## 練習問題
表示された文章では、公開書簡は新しい超強力なシステムのトレーニングを何か月間止めるよう求めていますか。

## 表示された文章

--------------------------------

2023年3月29日、米国のニュース情報誌タイム誌は、テスラやSpaceXの創設者であるイーロン・マスク氏が、AI開発の進展に関するオープンレターを発表したと記事で伝えました。

本記事では、タイム誌が伝えた内容を翻訳し補足、なぜこのような事態になったか解説しています。

※引用は英語を翻訳したもの

目次

AIについてテック界の著名人が「深刻なリスクをもたらす」と規制を求める

イーロン・マスクを含む何百ものテック界の著名人の署名が入った公開書簡は、世界をリードする人工知能研究所に対し、新しい超強力なシステムのトレーニングを 6 か月間一時停止するよう促し、AI の最近の進歩は「深刻なリスクをもたらす」と述べています。

参照:AI Labs Urged to Pump the Brakes in Open Letter | Time

以下、記事を箇条書きで要約したものです。

  • OpenAI の GPT-4 が公開されてからわずか2週間後に書簡が届く
  • 多くの専門家は、AI の軍拡競争が過熱するにつれて、人類が夢遊病に陥り、大惨事に陥っていると懸念
  • すべてのAIラボに対し、提案された 6 か月の一時停止を使用して安全性研究を継続することに同意するよう求める

※Open AIは、会話ができるAIで話題のChat GPTを提供する人工知能研究所

「高度な AI は、地球上の生命の歴史に大きな変化をもたらす可能性があり、相応の注意とリソースを使って計画し、管理する必要があります」

--------------------------------

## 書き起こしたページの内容

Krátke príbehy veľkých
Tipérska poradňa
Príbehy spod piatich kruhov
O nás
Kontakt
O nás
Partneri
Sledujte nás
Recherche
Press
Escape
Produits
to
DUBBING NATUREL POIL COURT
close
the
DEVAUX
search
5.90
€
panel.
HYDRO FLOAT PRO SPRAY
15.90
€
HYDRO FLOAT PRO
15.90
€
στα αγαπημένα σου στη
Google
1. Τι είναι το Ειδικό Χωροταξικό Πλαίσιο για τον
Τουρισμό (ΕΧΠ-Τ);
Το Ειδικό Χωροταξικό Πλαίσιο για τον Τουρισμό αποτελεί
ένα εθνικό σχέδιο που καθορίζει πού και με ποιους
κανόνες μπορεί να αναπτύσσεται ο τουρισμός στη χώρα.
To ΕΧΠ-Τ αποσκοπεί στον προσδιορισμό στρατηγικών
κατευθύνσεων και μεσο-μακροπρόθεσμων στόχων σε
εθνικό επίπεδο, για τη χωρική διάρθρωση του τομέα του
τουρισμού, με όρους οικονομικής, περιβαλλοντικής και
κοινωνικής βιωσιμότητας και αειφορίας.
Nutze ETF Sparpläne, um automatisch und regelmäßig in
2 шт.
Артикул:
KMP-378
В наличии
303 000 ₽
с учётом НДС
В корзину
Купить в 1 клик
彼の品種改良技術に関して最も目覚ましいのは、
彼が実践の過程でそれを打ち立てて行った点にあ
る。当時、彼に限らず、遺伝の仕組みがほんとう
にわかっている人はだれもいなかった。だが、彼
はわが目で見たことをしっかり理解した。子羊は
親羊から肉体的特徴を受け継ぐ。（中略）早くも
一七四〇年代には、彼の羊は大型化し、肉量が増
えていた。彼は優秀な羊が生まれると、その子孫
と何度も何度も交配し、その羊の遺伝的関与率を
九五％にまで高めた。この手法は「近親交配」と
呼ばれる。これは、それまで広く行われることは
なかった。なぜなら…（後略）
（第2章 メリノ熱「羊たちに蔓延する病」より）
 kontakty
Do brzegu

--------------------------------

## 模範解答
6か月間です。